__TRECHO SELECIONADO__
A punição pesada de “blitzchung” gerou uma reação proporcional na internet, tanto entre jogadores quanto de desenvolvedores da Blizzard. O furor provocou o bloqueio temporário do subReddit da empresa por conta do volume e do teor das mensagens. Um movimento de boicote dos produtos da Blizzard foi iniciado e há suspeitas de que a empresa tenha desativado alguns mecanismos de cancelamento para conter o êxodo.

Independente do espectro político ou da indústria, boicotes não costumam surtir o efeito que seus participantes desejam. Apenas uma fração da comunidade de usuários se dispõe a se privar de seus produtos em favor de alguma causa. Basta se lembrar do movimento de protesto contra o fim dos servidores descentralizados de Call of Duty e de como o boicote dos jogadores afetou as vendas da franquia desde então. Sim, em nada.

Se essa ferramenta de manifestação não é das mais eficientes, ela é barulhenta e faz parte de um ecossistema que se tornou mais amplo. A revolta chegou até os escritórios da própria Blizzard: funcionários se posicionaram em frente ao prédio principal para protestar. Eles usavam guarda-chuvas, outro dos símbolos da resistência de Hong Kong, no lugar de máscaras. A adesão foi baixa, face o tamanho da força de trabalho da empresa, mas o recado foi dado para a diretoria.

__EXPLORAR O MATERIAL__
1) No trecho selecionado, o que os funcionários da Blizzard usavam no lugar de máscaras durante o protesto em frente ao prédio principal?
2) Liste todas as consequências da reação à punição de “blitzchung” que o primeiro parágrafo do trecho selecionado menciona.
3) Reescreva em forma de lista o parágrafo do trecho selecionado que começa com “Independente do espectro político”, mantendo os fatos principais.
Os registros vêm de outra fonte.

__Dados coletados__
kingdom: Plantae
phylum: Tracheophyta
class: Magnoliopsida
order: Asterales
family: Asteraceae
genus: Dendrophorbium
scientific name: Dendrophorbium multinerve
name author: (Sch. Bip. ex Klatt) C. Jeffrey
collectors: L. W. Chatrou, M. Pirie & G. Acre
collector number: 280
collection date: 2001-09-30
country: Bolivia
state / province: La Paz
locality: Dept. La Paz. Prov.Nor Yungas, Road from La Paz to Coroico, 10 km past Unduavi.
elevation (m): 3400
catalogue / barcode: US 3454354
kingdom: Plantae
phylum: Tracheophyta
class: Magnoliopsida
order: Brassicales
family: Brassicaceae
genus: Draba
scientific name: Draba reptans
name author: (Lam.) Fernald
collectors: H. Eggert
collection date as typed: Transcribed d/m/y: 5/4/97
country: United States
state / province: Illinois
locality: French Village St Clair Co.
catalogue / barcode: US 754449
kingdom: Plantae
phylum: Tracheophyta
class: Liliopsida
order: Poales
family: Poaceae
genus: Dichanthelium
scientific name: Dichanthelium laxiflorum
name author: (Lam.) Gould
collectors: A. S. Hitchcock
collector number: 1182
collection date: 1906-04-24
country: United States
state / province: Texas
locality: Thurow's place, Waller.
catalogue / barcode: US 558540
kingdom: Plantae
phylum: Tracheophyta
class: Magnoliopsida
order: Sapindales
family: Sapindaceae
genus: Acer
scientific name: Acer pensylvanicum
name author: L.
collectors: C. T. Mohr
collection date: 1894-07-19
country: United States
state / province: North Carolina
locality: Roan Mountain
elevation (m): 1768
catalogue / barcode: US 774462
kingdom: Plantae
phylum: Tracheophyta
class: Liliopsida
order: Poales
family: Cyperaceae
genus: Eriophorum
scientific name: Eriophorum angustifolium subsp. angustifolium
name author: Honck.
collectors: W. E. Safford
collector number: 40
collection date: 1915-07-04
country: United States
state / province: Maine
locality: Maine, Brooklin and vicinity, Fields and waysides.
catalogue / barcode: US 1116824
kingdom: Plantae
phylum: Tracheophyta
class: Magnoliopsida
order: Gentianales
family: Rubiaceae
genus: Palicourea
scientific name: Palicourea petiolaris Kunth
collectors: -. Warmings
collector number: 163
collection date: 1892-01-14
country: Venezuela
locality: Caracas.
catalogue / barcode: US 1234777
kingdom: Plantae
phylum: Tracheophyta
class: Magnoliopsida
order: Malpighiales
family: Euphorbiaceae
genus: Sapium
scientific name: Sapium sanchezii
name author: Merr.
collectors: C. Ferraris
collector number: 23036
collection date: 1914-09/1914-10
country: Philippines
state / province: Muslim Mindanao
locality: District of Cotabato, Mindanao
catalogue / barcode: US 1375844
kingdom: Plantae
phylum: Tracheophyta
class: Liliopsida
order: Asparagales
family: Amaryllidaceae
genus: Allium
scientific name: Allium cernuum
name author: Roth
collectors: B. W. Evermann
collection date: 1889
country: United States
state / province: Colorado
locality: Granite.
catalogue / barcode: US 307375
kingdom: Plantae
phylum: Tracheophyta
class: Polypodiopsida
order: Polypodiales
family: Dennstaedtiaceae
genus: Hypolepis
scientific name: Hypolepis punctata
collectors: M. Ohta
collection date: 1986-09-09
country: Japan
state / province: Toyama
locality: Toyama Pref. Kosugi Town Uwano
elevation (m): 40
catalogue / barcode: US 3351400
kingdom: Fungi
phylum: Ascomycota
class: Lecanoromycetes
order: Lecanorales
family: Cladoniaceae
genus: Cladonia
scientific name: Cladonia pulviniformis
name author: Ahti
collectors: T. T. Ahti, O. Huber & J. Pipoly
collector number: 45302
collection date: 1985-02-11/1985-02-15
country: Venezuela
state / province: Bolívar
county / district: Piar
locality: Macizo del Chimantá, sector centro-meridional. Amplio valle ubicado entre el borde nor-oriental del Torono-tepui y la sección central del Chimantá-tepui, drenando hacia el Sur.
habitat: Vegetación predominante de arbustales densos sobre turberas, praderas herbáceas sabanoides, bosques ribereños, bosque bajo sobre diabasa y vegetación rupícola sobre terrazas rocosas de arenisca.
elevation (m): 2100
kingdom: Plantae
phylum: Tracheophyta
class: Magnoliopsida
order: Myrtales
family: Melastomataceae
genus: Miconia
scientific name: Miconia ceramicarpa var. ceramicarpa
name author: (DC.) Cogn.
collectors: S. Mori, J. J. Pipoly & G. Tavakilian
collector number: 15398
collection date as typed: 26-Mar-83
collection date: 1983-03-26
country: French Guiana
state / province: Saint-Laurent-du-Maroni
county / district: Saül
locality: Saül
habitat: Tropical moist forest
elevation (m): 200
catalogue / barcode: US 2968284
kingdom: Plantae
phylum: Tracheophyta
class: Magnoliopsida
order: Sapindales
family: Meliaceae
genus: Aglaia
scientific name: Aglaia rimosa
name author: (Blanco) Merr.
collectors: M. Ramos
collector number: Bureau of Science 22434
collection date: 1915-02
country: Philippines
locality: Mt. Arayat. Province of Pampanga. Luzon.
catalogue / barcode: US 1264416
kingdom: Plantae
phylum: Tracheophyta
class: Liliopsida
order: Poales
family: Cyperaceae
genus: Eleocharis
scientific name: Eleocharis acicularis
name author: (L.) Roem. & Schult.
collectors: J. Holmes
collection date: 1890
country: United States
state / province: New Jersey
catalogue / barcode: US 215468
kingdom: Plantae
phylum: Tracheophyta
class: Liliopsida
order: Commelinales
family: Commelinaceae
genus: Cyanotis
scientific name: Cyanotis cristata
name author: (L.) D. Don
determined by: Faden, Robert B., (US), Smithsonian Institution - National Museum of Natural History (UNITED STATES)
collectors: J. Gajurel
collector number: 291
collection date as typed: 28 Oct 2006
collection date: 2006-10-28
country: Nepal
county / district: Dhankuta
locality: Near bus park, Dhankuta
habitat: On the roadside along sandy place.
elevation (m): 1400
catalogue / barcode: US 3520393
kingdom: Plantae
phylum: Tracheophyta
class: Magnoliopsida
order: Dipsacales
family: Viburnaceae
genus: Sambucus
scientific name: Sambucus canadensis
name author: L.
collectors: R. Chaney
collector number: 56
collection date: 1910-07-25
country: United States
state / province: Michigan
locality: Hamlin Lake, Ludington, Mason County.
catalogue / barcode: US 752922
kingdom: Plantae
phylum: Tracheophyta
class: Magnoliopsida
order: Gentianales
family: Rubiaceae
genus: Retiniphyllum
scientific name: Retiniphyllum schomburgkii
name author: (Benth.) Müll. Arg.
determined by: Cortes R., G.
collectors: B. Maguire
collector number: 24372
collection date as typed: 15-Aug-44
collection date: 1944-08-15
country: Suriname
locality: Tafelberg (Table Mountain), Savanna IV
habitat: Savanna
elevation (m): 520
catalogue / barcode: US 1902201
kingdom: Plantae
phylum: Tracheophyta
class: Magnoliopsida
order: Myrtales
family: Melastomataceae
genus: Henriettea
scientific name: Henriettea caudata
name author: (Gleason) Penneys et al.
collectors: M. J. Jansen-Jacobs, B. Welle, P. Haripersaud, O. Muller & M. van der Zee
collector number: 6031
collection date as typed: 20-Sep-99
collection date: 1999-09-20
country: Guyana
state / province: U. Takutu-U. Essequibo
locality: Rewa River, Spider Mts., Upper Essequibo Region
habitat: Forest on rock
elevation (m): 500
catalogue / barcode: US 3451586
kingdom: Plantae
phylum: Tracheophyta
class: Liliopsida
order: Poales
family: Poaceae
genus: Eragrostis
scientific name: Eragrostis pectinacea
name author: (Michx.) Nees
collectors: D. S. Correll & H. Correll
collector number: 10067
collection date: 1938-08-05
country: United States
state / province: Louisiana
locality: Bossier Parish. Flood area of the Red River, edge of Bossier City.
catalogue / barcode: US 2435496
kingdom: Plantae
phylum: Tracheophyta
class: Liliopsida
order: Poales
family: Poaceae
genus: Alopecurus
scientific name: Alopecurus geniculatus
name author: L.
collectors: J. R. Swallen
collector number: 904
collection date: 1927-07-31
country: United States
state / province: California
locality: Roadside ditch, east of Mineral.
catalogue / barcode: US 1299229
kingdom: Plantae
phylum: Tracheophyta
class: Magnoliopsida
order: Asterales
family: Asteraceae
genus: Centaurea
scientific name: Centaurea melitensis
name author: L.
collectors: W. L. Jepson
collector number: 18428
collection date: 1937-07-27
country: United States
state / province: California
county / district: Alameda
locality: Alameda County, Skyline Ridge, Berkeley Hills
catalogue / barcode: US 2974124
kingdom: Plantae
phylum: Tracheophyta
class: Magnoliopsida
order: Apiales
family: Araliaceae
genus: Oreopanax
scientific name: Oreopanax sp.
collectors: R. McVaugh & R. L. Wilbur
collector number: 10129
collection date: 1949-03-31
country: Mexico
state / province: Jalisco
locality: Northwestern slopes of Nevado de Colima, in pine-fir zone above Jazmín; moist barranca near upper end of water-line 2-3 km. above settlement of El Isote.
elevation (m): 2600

__RESPOSTAS POR ITEM__
1) Guarda-chuvas.

2)
- Bloqueio temporário do subReddit da Blizzard por causa do volume e do teor das mensagens
- Início de um movimento de boicote dos produtos da Blizzard
- Suspeitas de que a empresa tenha desativado alguns mecanismos de cancelamento para conter o êxodo

3)
- Em qualquer espectro político ou indústria, boicotes costumam não ter o efeito desejado pelos participantes.
- Só uma fração dos usuários se dispõe a abrir mão dos produtos por uma causa.
- Exemplo: o boicote dos jogadores contra o fim dos servidores descentralizados de Call of Duty não afetou em nada as vendas da franquia.